One of my first decent BIF shots, but the group of mallards were 120 yards away and going towards the sun which was low in the sky. As a result of the distance these are 100% crops which is generally not a good idea.
The lens used was my EF400mm 5.6L on my 7D. These are ISO 800 images. Other shooting information -- shutter speed was 1/1600 second and aperture was f/8. I used single point expansion for tracking and focus with the AF-ON button only. Since my holding is not very steady, I used a tripod with a Wimberly Sidekick gimbal mount. My good tripod is broken so I was using a cheap limber-legged tripod that shakes like a leaf in the breeze.

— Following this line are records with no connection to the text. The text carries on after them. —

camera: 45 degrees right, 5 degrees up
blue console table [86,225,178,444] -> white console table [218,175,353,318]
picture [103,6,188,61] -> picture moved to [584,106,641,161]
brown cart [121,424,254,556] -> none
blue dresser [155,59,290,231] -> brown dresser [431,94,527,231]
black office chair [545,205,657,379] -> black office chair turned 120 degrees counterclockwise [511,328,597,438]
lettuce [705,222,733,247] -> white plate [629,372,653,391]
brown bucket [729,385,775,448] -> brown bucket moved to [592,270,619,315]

The first image has minimal processing -- I accidentally used the ACR defaults for tonal adjustments in the basic tab and used my nominal sharpening values (45, 0.7, 25, 25). The only noise reduction that I ever apply during RAW conversion in ACR is color noise reduction and very little in this case -- 28. I never use Luminance NR because it softens images. In Photoshop, I converted the profile from ProPhotoRGB to sRGB, cropped the size, and converted to 8-bits. I am really impressed with ISO 800 in good light.

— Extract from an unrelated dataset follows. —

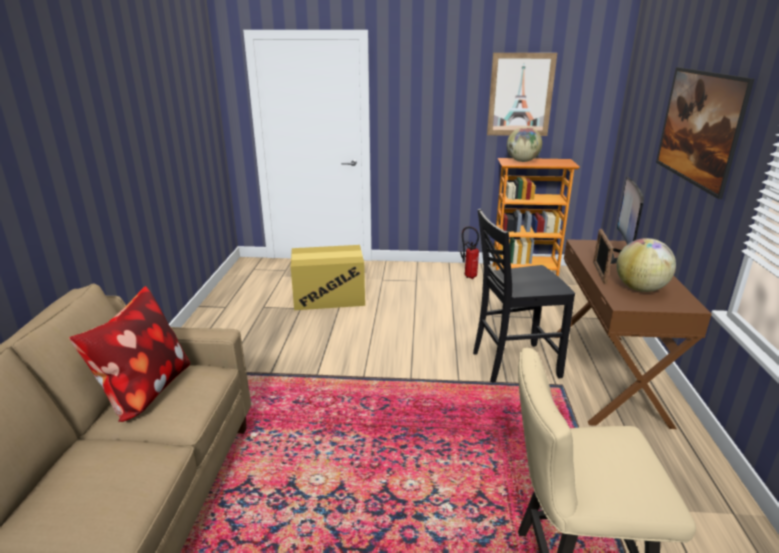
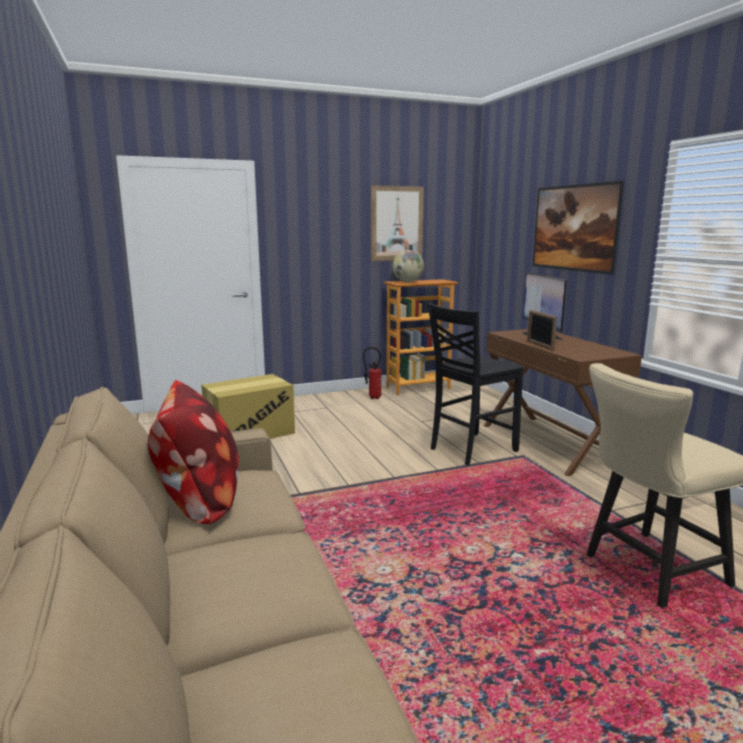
camera: 25 degrees left, 10 degrees down
globe [616,238,676,292] -> none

In the second version, I had to use 400X enlargement in ACR to see the effects of sharpening, but I learned a lot about my 7D images while doing so. I found that using a radius of 0.5 is by far the best and that I got the best results by keeping the Detail slider at 25 or less -- above 30, "crumbly" artifacts started appearing rather quickly. In Photoshop, I applied a very tiny bit of exposure adjustment and did an unsharp mask output sharpening of 50, 0.3, 0. I did not think that it needed noise reduction, but I gave Neat Image a try with very light adjustments, but it seemed to cause more harm than good so I backed out of it. In the end, I don't think that I gained a great deal by the extra processing.